The global wind energy industry has launched a new public awareness campaign called “Wind Power Works… Pass it on” which aims to catalyze wide spread support for wind energy and call on policy makers to commit to significant carbon emissions reductions to combat climate change.
The ‘Wind Power Works… Pass it on’ campaign involves downloading a virtual wind turbine onto users’ desktops to show their support for wind energy and deep emissions cuts. These turbines will demonstrate how many homes can be powered and how much CO2 can be saved through wind energy. The more wind turbines downloaded, the stronger the call to world leaders to agree the reductions necessary to avert climate change and to make wind energy part of the solution.http://www.windpowerworks.net/pass_it_o ... hange.html
The staggering growth of the global wind energy markets are being driven by a number of factors, including the wider context of energy supply and demand, the rising profile of environmental issues, especially climate change, and the impressive improvements of the technology itself.
The science is clear: if we are to avoid the worst ravages of climate change, global emissions need to start declining before 2020.
The power sector is not the only culprit when it comes to climate change, but it is the largest source of emissions, accounting for about 40% of CO2 and 25% of overall emissions.
Wind energy is the only power generation technology that will be able to make a substantial difference in CO2 emissions in the crucial timeframe up to 2020. It is quick to install, and on track to saving 10 billion tons of CO2 by 2020.
Security of Supply
Global demand for energy is increasing at a breathtaking pace, which will require significant investment in new power generation capacity and grid infrastructure.

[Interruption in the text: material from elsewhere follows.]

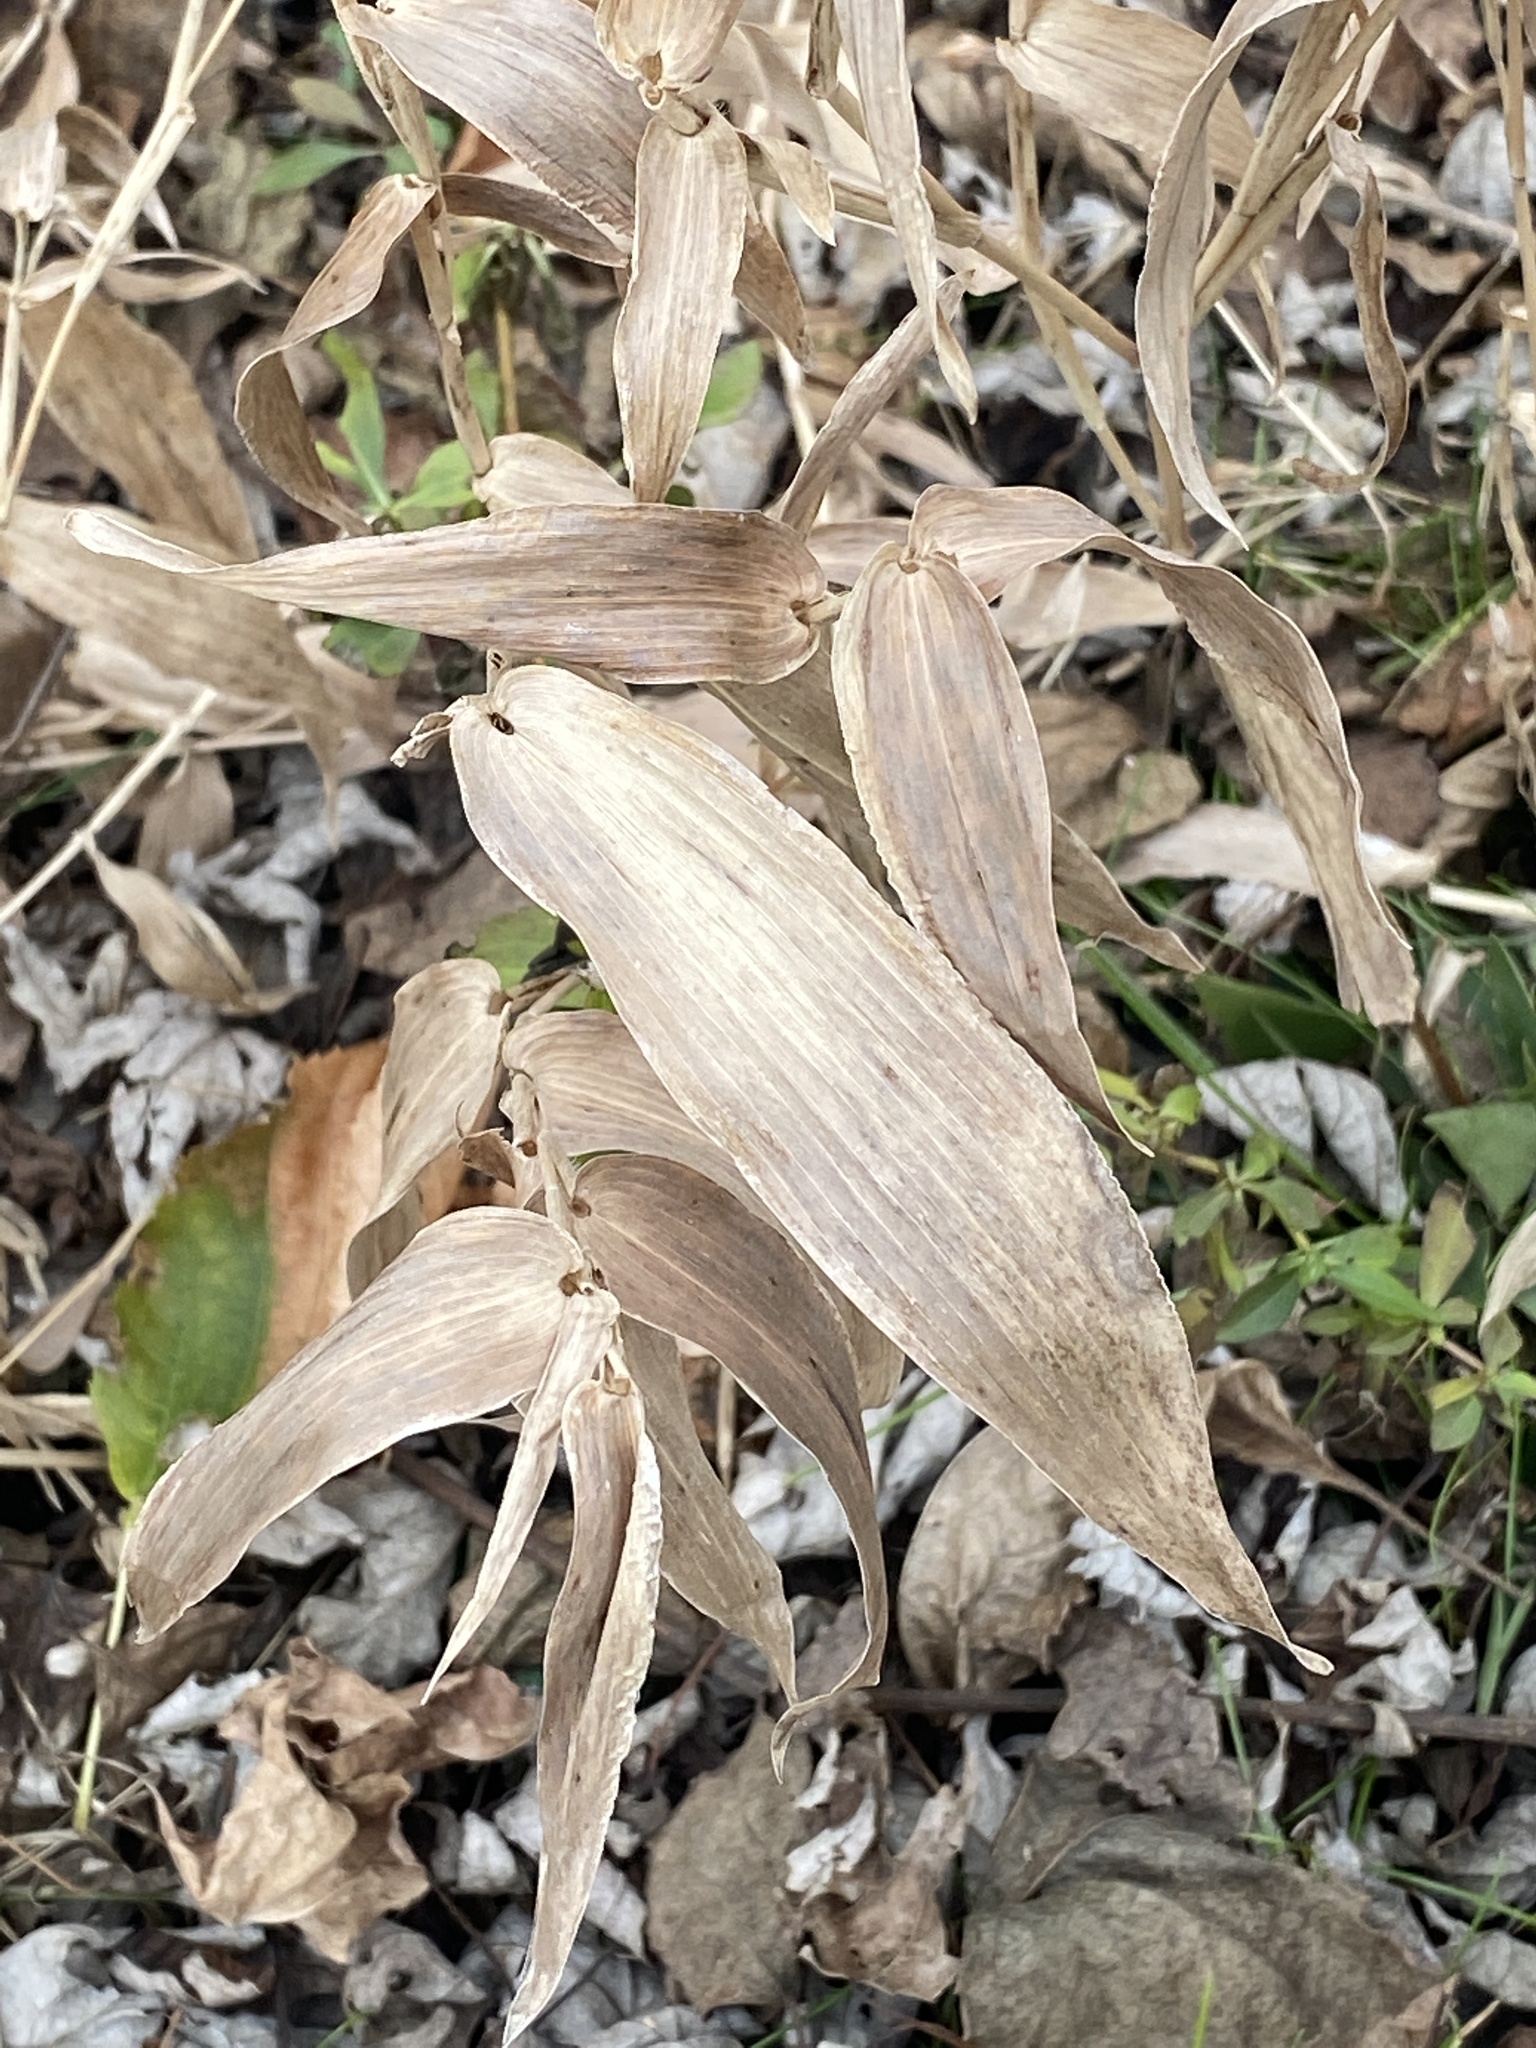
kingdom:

Just as energy demand continues to soar, supplies of fossil fuels are dwindling and prices are at their most volatile.
Wind energy, however, is a massive indigenous power source with is available virtually everywhere in the world. There are no fuel costs, no geo-political risk and no supply import dependency.

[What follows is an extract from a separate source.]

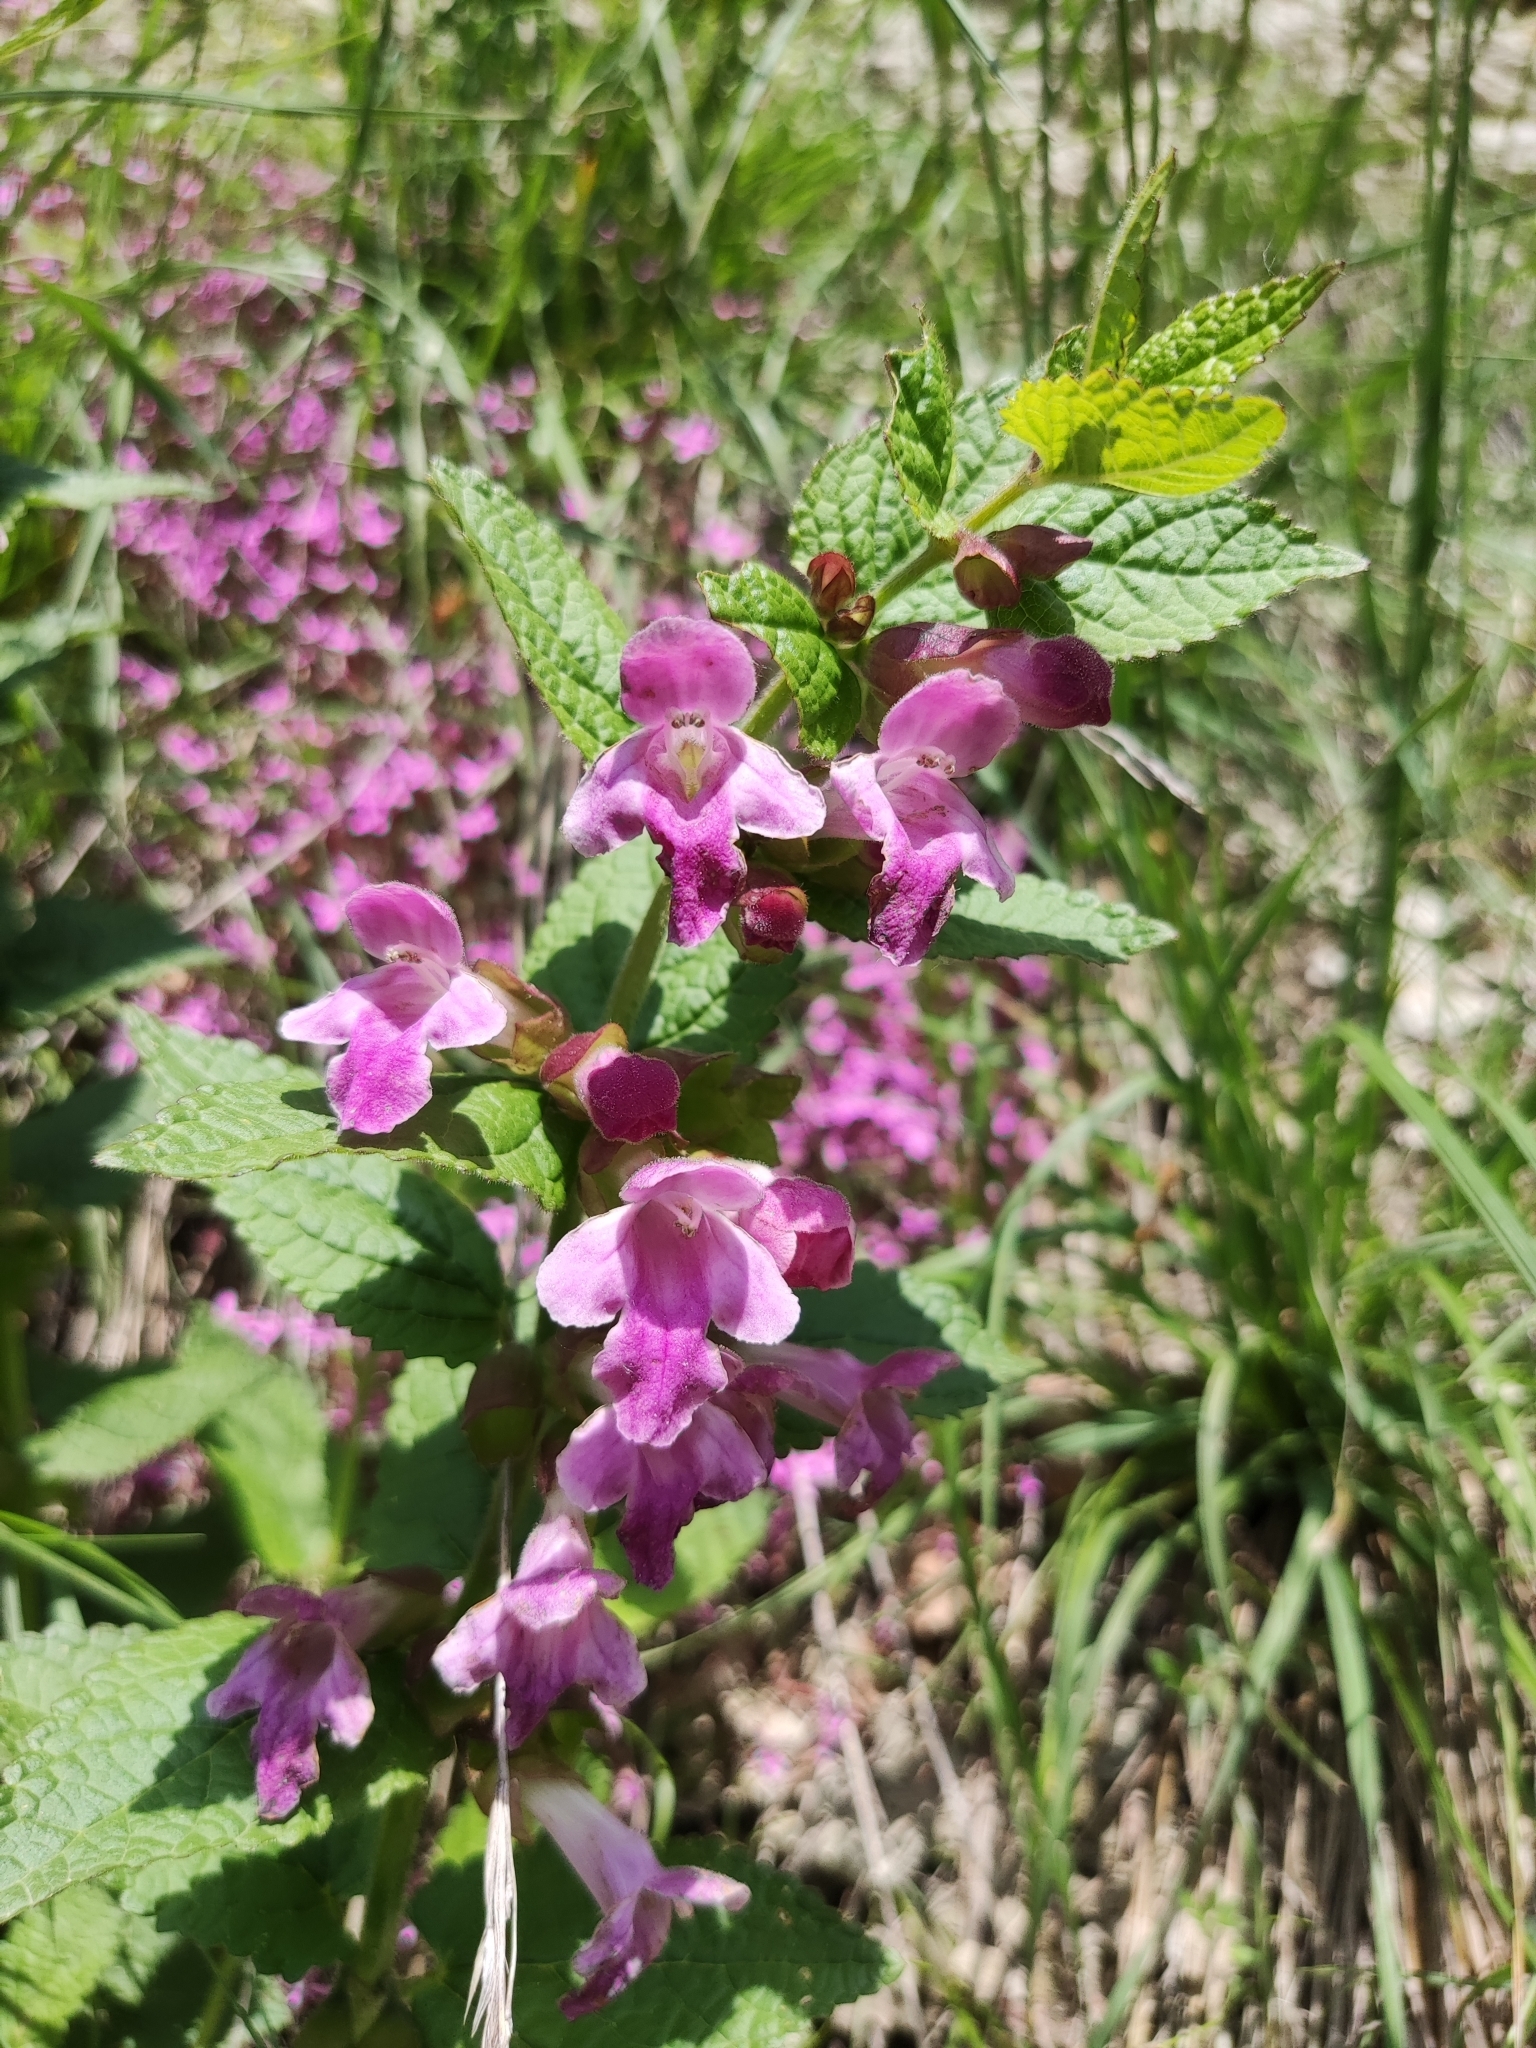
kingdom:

Wind energy makes sound economic sense . In contrast to other generation sources, the price for the fuel needed over the total lifetime of a wind turbine is well known: it is zero. This takes away a substantial part of the investor’s risk.
At many sites, wind power is already competitive with new-built conventional technologies and in some cases much cheaper. When taking into account the price of carbon, wind power is even more attractive.
Job creation and regional economic development are also key factors in economic considerations around wind power.